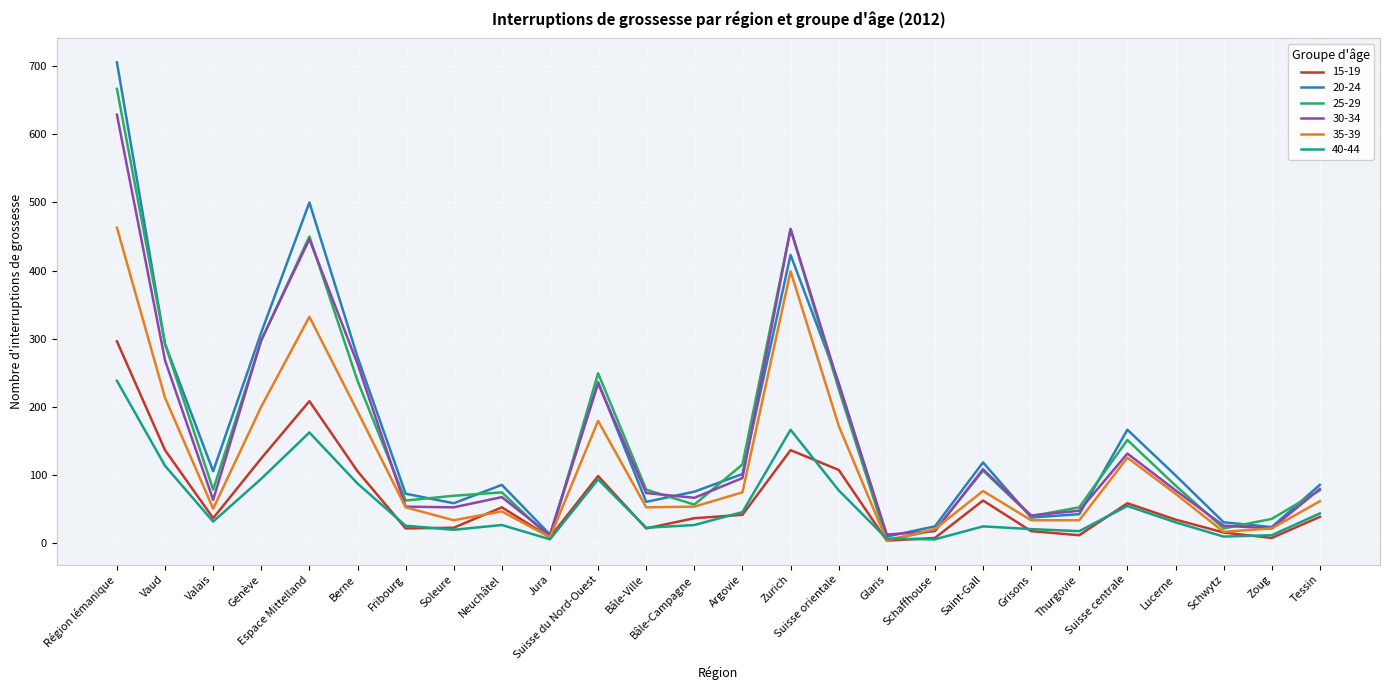

Is it true that 20-24 equals 38 at Bâle-Campagne?

False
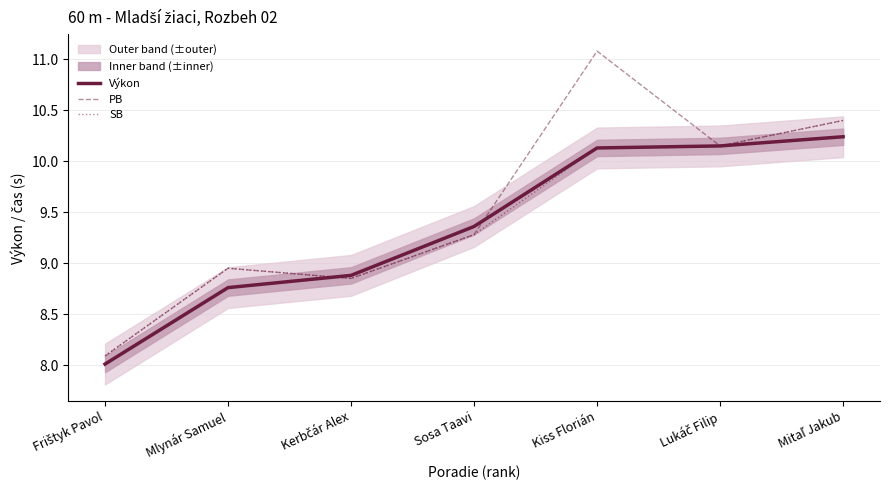

Which category has the lowest value in the SB series?

Frištyk Pavol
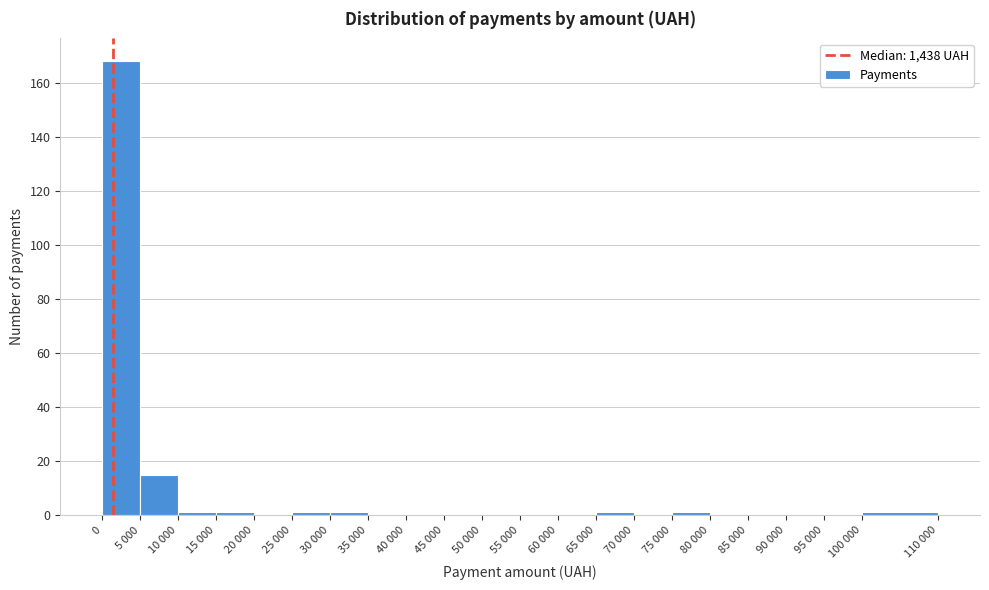

Reading left to right, what are all the values shown in this chart?

0=168	5 000=15	10 000=1	15 000=1	20 000=0	25 000=1	30 000=1	35 000=0	40 000=0	45 000=0	50 000=0	55 000=0	60 000=0	65 000=1	70 000=0	75 000=1	80 000=0	85 000=0	90 000=0	95 000=0	100 000=1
- - -
_ACTIVITY:_ Render the data above as a numbered list, one item per line, omitting blank lines and leaving out the pictures.

_ANSWER TO THE PROBLEM:_
1. Is it true that 20-24 equals 38 at Bâle-Campagne?
2. False
3. Which category has the lowest value in the SB series?
4. Frištyk Pavol
5. Reading left to right, what are all the values shown in this chart?
6. 0=168	5 000=15	10 000=1	15 000=1	20 000=0	25 000=1	30 000=1	35 000=0	40 000=0	45 000=0	50 000=0	55 000=0	60 000=0	65 000=1	70 000=0	75 000=1	80 000=0	85 000=0	90 000=0	95 000=0	100 000=1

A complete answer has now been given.